If you were stranded at sea with little hope of immediate rescue and the only other person in the lifeboat was President Donald Trump, would you push him out?

There’s more:

If he tried to climb back in, would you beat him with an oar?

I ask this part because it’s common to have second thoughts after an impulsive act.

Now suppose, instead of Trump, the other person in the boat were Hillary Clinton, Bernie Sanders, Vladimir Putin, your ex-spouse or some reprobate newspaper columnist. Anyone you might hate for whatever reason.

My answer to the original question is that I wouldn’t push Trump out of the boat. Nor would I dump Hillary, Vladimir or even a certain ex-boss.

Bernie? Hell, I’d probably throw myself out of the boat.

Why? Because I wouldn’t want to risk the possibility of getting to know him well enough to afford him any mercy — which close proximity sometimes causes among humans.

Whoever said “absence makes the heart grow fonder” never lived in the world of social media. Absence — or distance, in this case — actually makes hate grow stronger.

When you don’t have to look someone in the eye, breathe the same air, discover what you have in common, or even rely on each other for survival, it’s easy to convince yourself that the world would be better off without that person.

I don’t just blame modern social media for this problem. Only that it has made it easier to broadcast our malevolent selves to the world. Humanity has always been contentious. The difference now is we have the ability to take our act into cyberspace.

Makes you wonder what some superior aliens in a distant galaxy might think about our behavior? Suppose they could tune into our social media musings and watch us like a television series.

ZYx-3.8 • “This is the stupidest world we’ve ever watched.”

Md9-xx • “Yeah, it’s gone downhill ever since they introduced religion.”

Horton-11 • “Let’s just cancel the damn thing.”

Being that it’s Christmas, I am working on forgiveness, charity and generosity. I’m not good at it. I’m six decades old and still hate my fifth grade teacher. I should be over it by now, but I’m not.

So far I have whittled my “push out of the boat” list to just 73 people. Sounds awful, but the number is down from its peak at 12,193.
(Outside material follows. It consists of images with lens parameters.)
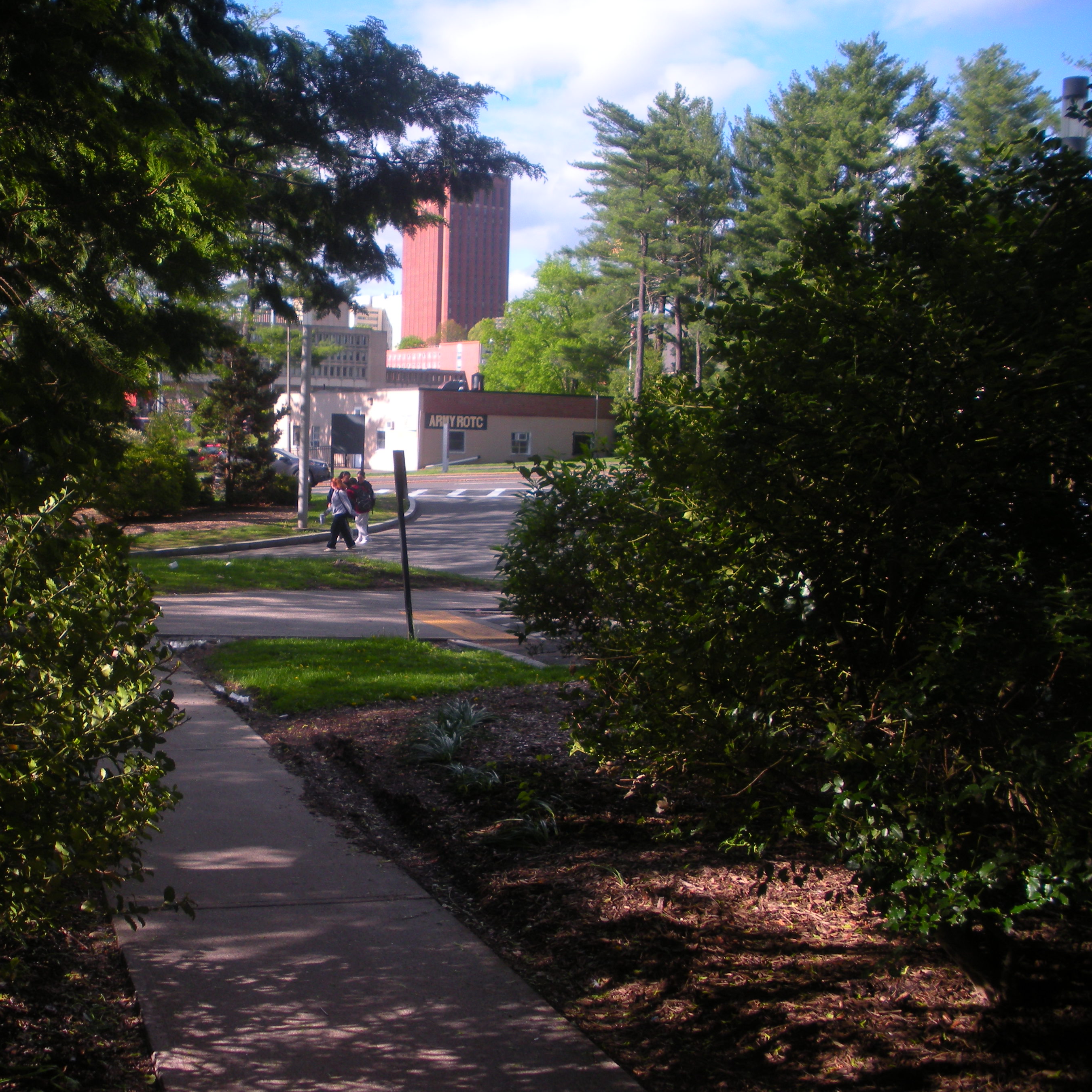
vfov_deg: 39.2
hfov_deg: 38.8
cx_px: 372
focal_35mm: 43
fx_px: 1535
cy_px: 550
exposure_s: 1/305
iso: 64
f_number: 3.5
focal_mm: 6.3
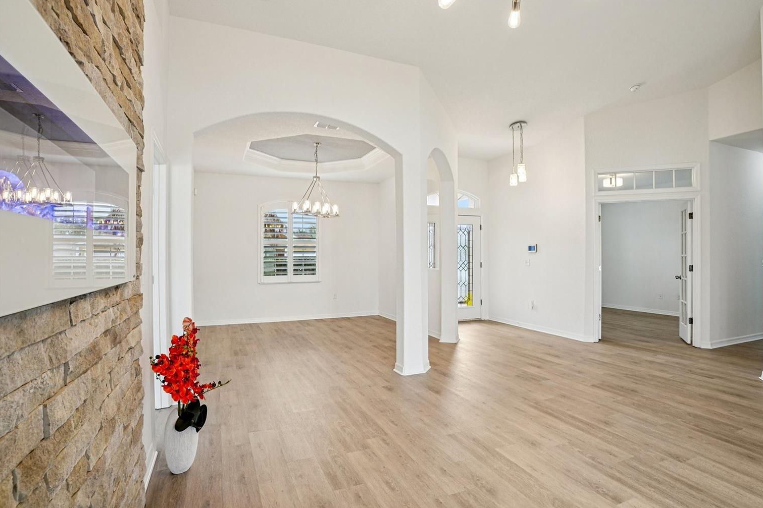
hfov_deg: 89.9
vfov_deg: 67.4
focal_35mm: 18
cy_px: 263
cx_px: 402
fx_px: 381
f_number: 9
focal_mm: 17
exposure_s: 1/30
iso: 250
Note: If you have to wonder whether you’re on the list, you probably aren’t. I’m not exactly shy about that kind of stuff.

Besides, we’re talking about your list. How’s it coming? Getting longer or shorter this Christmas?

It’s ironic that one of the most stressful times — outside of famine or nuclear war — is the season in which we celebrate a holiday that emphasizes the idea of becoming a better person.

Christmas, Passover, Ramadan, Chinese New Year, Eric Clapton’s birthday — these are all holidays or celebrations of spirituality. They mark times when we’re supposed to let go of the things that weigh us down and bring misery — greed, hate, sloth, disco, etc.

Kindness. If you can’t do it for yourself, do it for the rest of us. There’s no telling how close Horton-11 is to pushing the button.